[Opening DATASET CONTENT section]

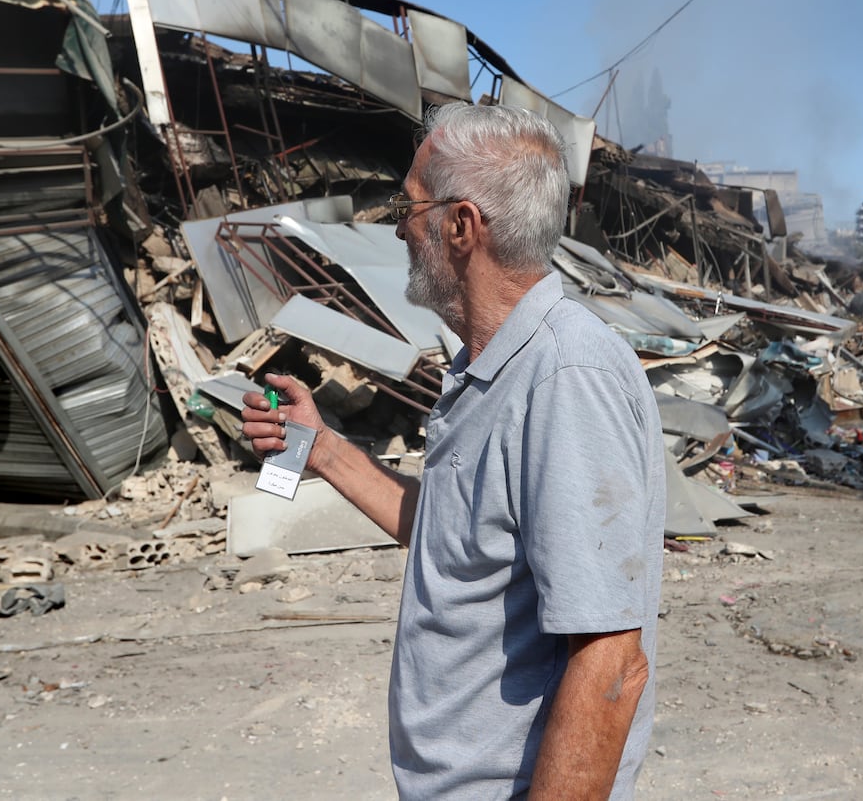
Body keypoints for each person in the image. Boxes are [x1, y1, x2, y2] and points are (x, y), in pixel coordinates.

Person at [240, 103, 665, 799]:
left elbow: (611, 665)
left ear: (462, 226)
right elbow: (452, 535)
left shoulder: (564, 376)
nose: (402, 228)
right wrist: (321, 450)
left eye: (410, 207)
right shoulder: (486, 366)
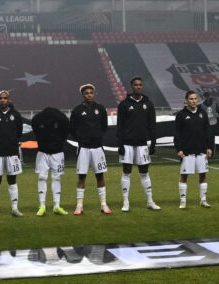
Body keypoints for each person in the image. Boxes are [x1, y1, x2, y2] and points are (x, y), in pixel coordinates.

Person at [115, 76, 161, 212]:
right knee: (126, 172)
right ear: (131, 87)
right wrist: (120, 144)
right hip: (128, 144)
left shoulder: (148, 103)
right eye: (136, 85)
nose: (138, 87)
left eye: (140, 85)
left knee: (144, 172)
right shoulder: (124, 104)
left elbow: (152, 125)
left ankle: (150, 201)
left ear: (142, 87)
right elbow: (120, 126)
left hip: (142, 144)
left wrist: (153, 143)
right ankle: (125, 202)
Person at [69, 83, 111, 215]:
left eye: (91, 93)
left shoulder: (100, 108)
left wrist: (96, 136)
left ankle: (104, 204)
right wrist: (81, 138)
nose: (89, 95)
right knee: (82, 177)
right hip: (84, 148)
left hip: (97, 147)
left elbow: (104, 126)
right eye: (86, 93)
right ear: (82, 95)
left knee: (100, 176)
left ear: (94, 94)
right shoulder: (77, 110)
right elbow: (72, 129)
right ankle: (79, 205)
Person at [0, 90, 25, 217]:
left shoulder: (16, 115)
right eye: (1, 98)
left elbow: (19, 133)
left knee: (12, 180)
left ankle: (14, 208)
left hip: (12, 154)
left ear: (9, 99)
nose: (3, 100)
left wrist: (11, 142)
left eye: (5, 98)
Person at [174, 89, 213, 208]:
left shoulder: (203, 113)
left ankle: (203, 200)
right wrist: (179, 149)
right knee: (184, 176)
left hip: (201, 150)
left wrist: (209, 147)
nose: (193, 101)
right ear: (186, 101)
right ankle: (183, 201)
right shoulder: (181, 115)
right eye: (191, 99)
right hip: (187, 151)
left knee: (203, 174)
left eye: (195, 99)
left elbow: (208, 132)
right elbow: (177, 134)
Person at [31, 104, 71, 216]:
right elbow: (36, 130)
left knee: (56, 178)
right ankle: (42, 206)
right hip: (43, 153)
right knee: (42, 178)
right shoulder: (39, 119)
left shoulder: (60, 119)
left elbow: (65, 131)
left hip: (57, 153)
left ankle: (57, 206)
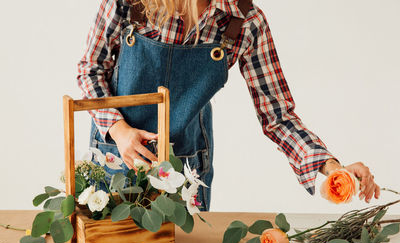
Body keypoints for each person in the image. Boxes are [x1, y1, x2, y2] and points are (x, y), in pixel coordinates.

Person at [77, 0, 380, 211]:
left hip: (185, 166)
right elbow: (91, 68)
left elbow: (278, 117)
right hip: (114, 155)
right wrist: (119, 131)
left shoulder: (245, 22)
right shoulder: (131, 3)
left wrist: (332, 168)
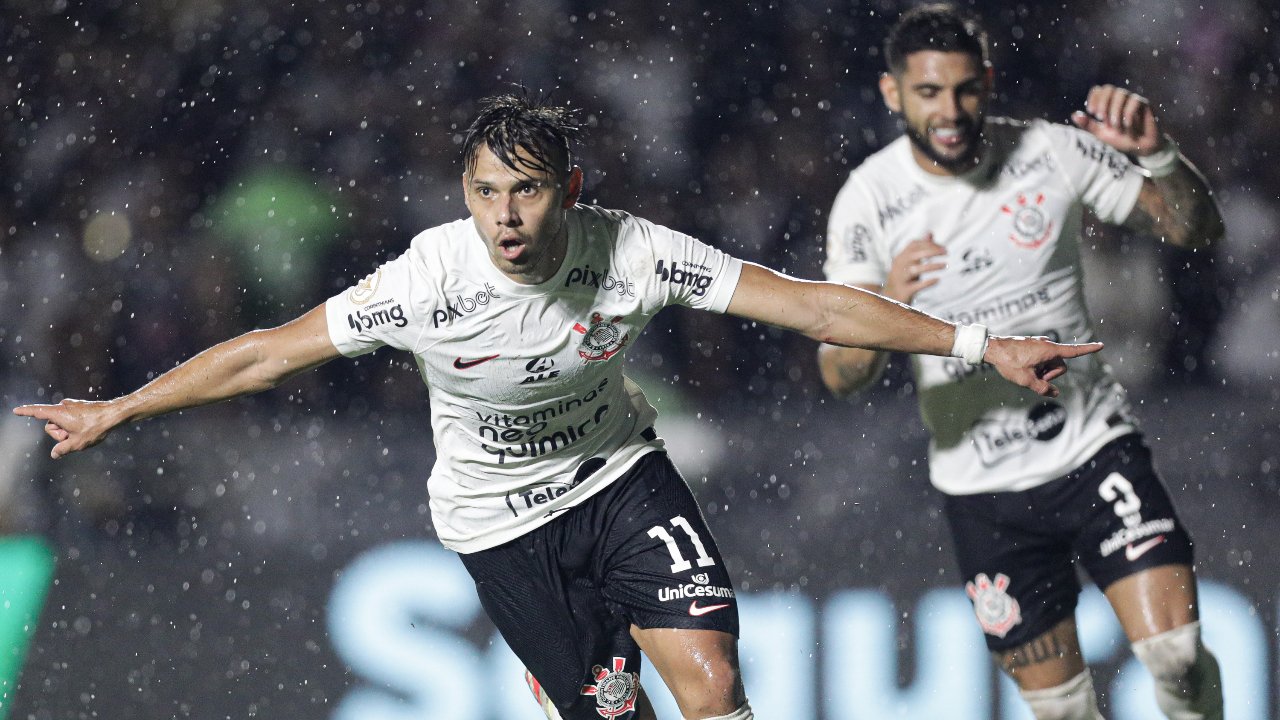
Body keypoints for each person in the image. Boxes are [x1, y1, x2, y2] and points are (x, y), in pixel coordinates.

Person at [14, 91, 1100, 720]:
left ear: (567, 193)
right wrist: (120, 410)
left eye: (525, 190)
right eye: (485, 192)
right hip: (499, 524)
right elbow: (262, 356)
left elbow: (809, 304)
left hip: (621, 477)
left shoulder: (631, 251)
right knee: (610, 712)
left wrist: (977, 342)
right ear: (464, 196)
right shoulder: (425, 277)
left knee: (713, 684)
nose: (504, 216)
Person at [818, 5, 1226, 720]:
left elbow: (1195, 228)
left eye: (966, 90)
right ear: (893, 95)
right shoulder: (868, 202)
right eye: (929, 93)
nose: (950, 112)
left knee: (1177, 657)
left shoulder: (1052, 152)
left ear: (989, 83)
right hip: (984, 493)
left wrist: (1159, 157)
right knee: (1063, 711)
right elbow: (840, 375)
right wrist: (883, 309)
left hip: (1092, 448)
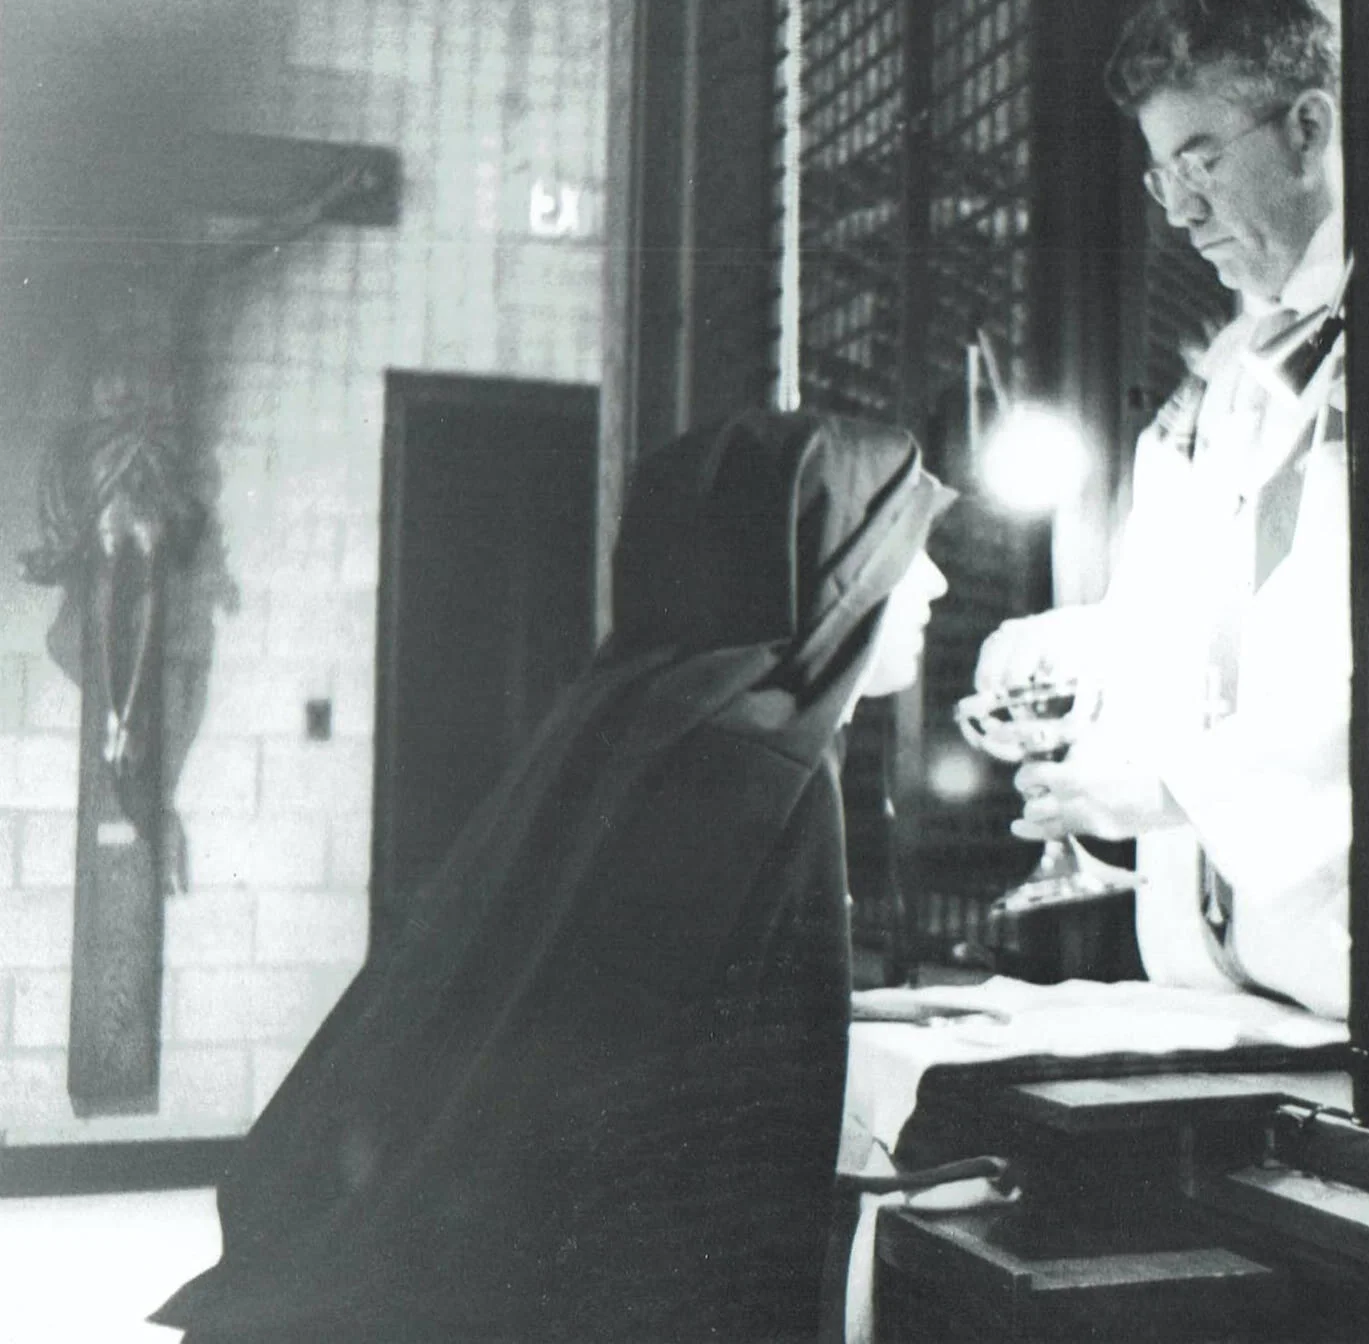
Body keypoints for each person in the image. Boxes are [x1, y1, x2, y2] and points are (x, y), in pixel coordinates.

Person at [152, 409, 954, 1343]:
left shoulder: (645, 716)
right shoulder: (766, 775)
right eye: (912, 548)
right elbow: (742, 1153)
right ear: (834, 569)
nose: (935, 583)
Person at [976, 0, 1351, 1019]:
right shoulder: (1230, 370)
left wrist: (1166, 789)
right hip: (1250, 973)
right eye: (1160, 175)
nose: (1179, 211)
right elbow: (1219, 616)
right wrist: (1079, 646)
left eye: (1199, 161)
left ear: (1307, 127)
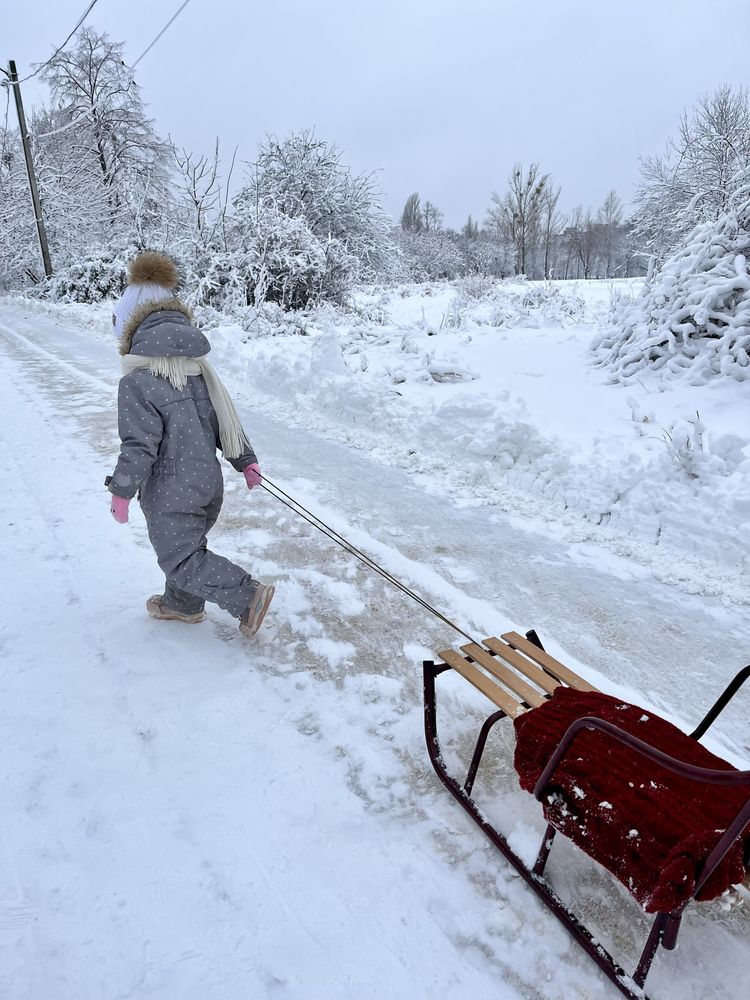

[Closing DATASET CONTENT section]

WHAT IS EXPECTED
Within the data above, the span starting at the line containing "left elbow: (104, 126)" and ending at the line containing "left elbow: (65, 131)" is to be retyped exactly, with no other lines.

YOUR SOLUTION
left elbow: (104, 126)
right eye: (86, 93)
right ear: (82, 95)
left knee: (100, 176)
left ear: (94, 94)
right shoulder: (77, 110)
right elbow: (72, 129)
right ankle: (79, 205)
Person at [0, 90, 25, 217]:
left shoulder: (16, 115)
right eye: (1, 98)
left elbow: (19, 133)
left knee: (12, 180)
left ankle: (14, 208)
left hip: (12, 154)
left ear: (9, 99)
nose: (3, 100)
left wrist: (11, 142)
left eye: (5, 98)
Person at [174, 89, 213, 208]:
left shoulder: (203, 113)
left ankle: (203, 200)
right wrist: (179, 149)
right knee: (184, 176)
left hip: (201, 150)
left wrist: (209, 147)
nose: (193, 101)
right ear: (186, 101)
right ankle: (183, 201)
right shoulder: (181, 115)
right eye: (191, 99)
right hip: (187, 151)
left knee: (203, 174)
left eye: (195, 99)
left elbow: (208, 132)
right elbow: (177, 134)
Person at [31, 104, 71, 216]:
right elbow: (36, 130)
left knee: (56, 178)
right ankle: (42, 206)
right hip: (43, 153)
right knee: (42, 178)
right shoulder: (39, 119)
left shoulder: (60, 119)
left elbow: (65, 131)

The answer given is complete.